Easley Nixes Goodyear Grants; Special Session Planned
Posted August 30, 2007
Updated August 31, 2007
Raleigh, N.C. — House Speaker Joe Hackney said Thursday that he plans to bring lawmakers to Raleigh next month to consider overriding Gov. Mike Easley's veto of legislation that would have provided Goodyear Tire and Rubber Co. with up to $40 million in state grants.
The special legislative session likely would be held Sept. 10 or 11, Hackney said. Senate leaders said they were informally gauging sentiment about an override, but would wait until the House acts to decide what they would do.
Lawmakers last month approved a bill that would amend the state's Job Development Investment Grants program, which traditionally has provided tax breaks to companies looking to locate or expand in North Carolina. The amendments expanded the scope of companies eligible for JDIG money to include "multinational heavy industry manufacturing" facilities that maintain their existing work forces and agree to invest at least $200 million to upgrade their plants over the next five years.
Although Goodyear wasn't mentioned in the bill, lawmakers said the proposal was written with the company in mind. Grants would be restricted to companies located in economically distressed counties and having at least 2,400 full-time employees. The grants would require each recipient to maintain its work force.
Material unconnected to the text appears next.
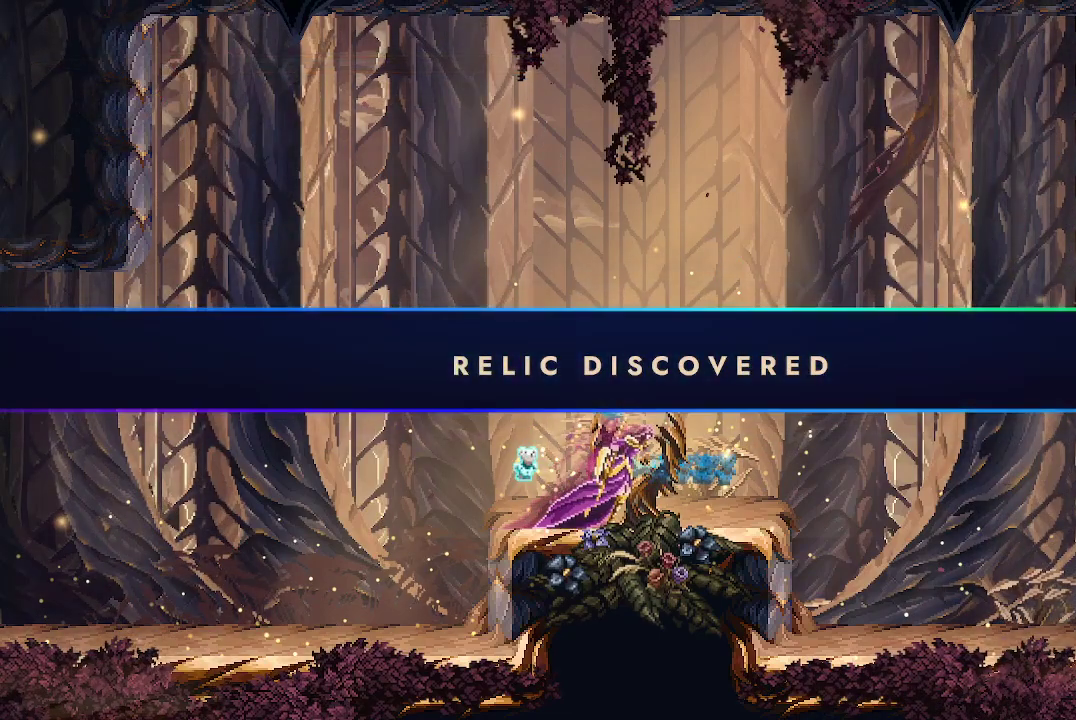
{"buttons": [], "left_stick": "center", "right_stick": "center", "events": []}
Goodyear employs about 2,700 people in Fayetteville and is Cumberland County's largest private employer.
Easley had expressed concerns about the legislation in recent weeks, saying he felt there was a better way to work with existing companies. He vetoed the bill Thursday, saying he couldn't sign the bill in good conscience, saying it would allow Goodyear to lay off as many as 700 workers and still qualify for the grants.
"(This bill) would set a dangerous precedent for North Carolina’s economic development policy and is not fair to her taxpayers," Easley said in issuing his eighth veto since 2002. "It calls for the state to give up to $40 million in cash to an existing company in one county with little or no regard for how much the company actually pays in state and local taxes, what wages it pays now or in the future or whether it lays off nearly 25 percent of its work force. Never in the history of the state has anyone given a company up to $40 million and allowed them to lay off hundreds of workers."
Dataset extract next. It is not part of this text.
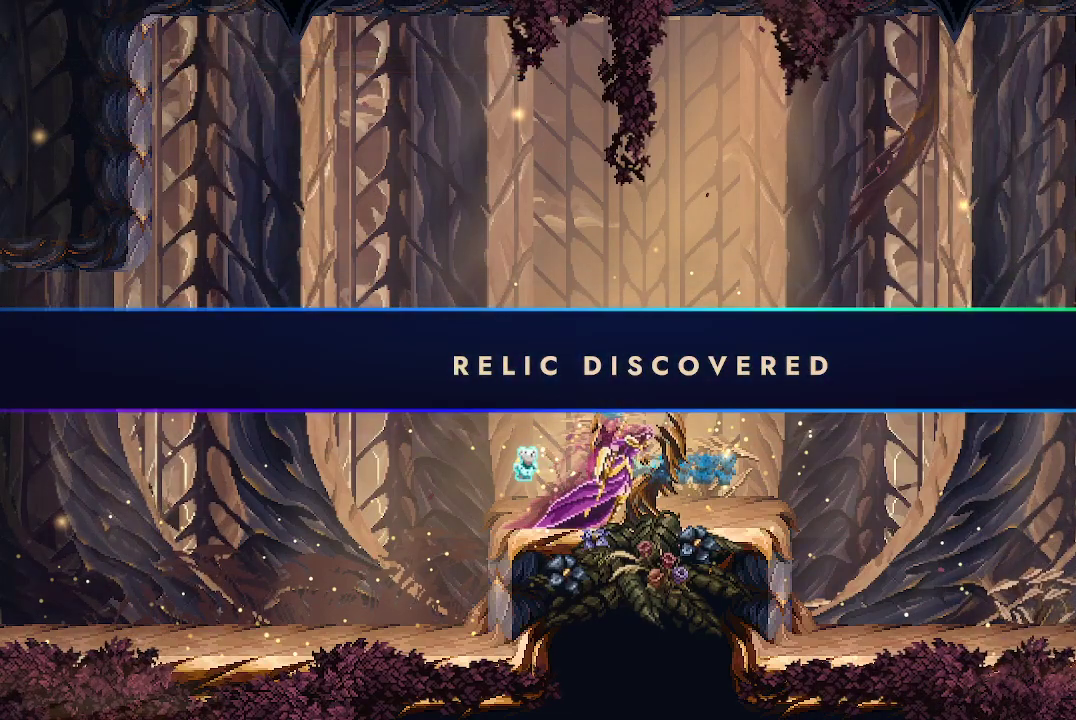
{"buttons": [], "left_stick": "center", "right_stick": "center", "events": []}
Hackney fired back that Easley pushed a much larger tax break package to lure Dell Inc. to North Carolina that allows the computer maker to cut up to 40 percent of its work force per year.
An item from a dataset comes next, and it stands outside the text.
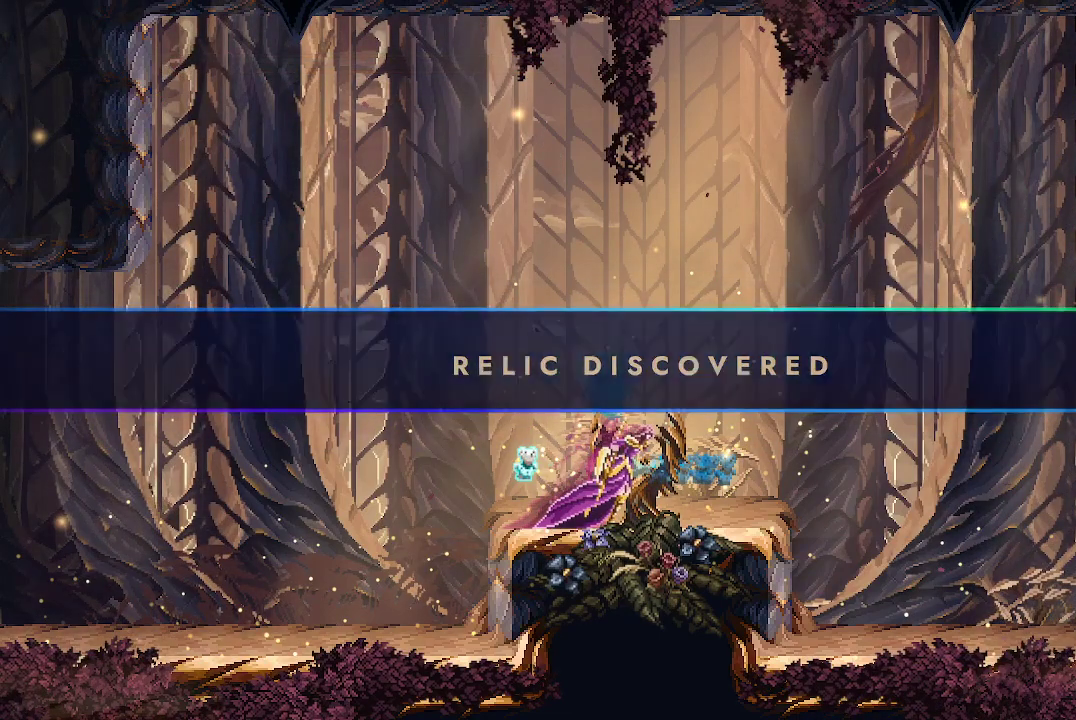
{"buttons": [], "left_stick": "center", "right_stick": "center", "events": []}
"Who's going to put in $200 million and then start cutting jobs? That's not what this is about," he said. "We ought to come up with something that we can all agree with, but we've had great difficulties working with (Easley) on this."
The governor has proposed his own legislation to provide financial incentives for manufacturers to expand in North Carolina. The American Productivity and Competitiveness Act of North Carolina would provide state and local grants to manufacturing companies that employ at least 1,500 people in distressed counties.
Elaine Mejia, project director of the nonprofit North Carolina Budget and Tax Center, said any incentives offered to businesses are bad policy.
"Do we ever want the taxpayers of the state, taxpayers who live everywhere in the state, to be subsidizing a handful of corporations?" Mejia asked.
But Hackney said he believes Goodyear will move the Fayetteville jobs elsewhere without the state grants.
"We can't afford to lose that," he said. "(Easley) needs to work with the Cumberland people and not against them."
Cumberland County lawmakers had said in recent days that they would push for a special session to override the veto.
Easley said, however, that he doubted that some legislators who voted for the Goodyear bill understood that it was written specifically for the company. He predicted that getting 60 percent of lawmakers to support an override would be difficult.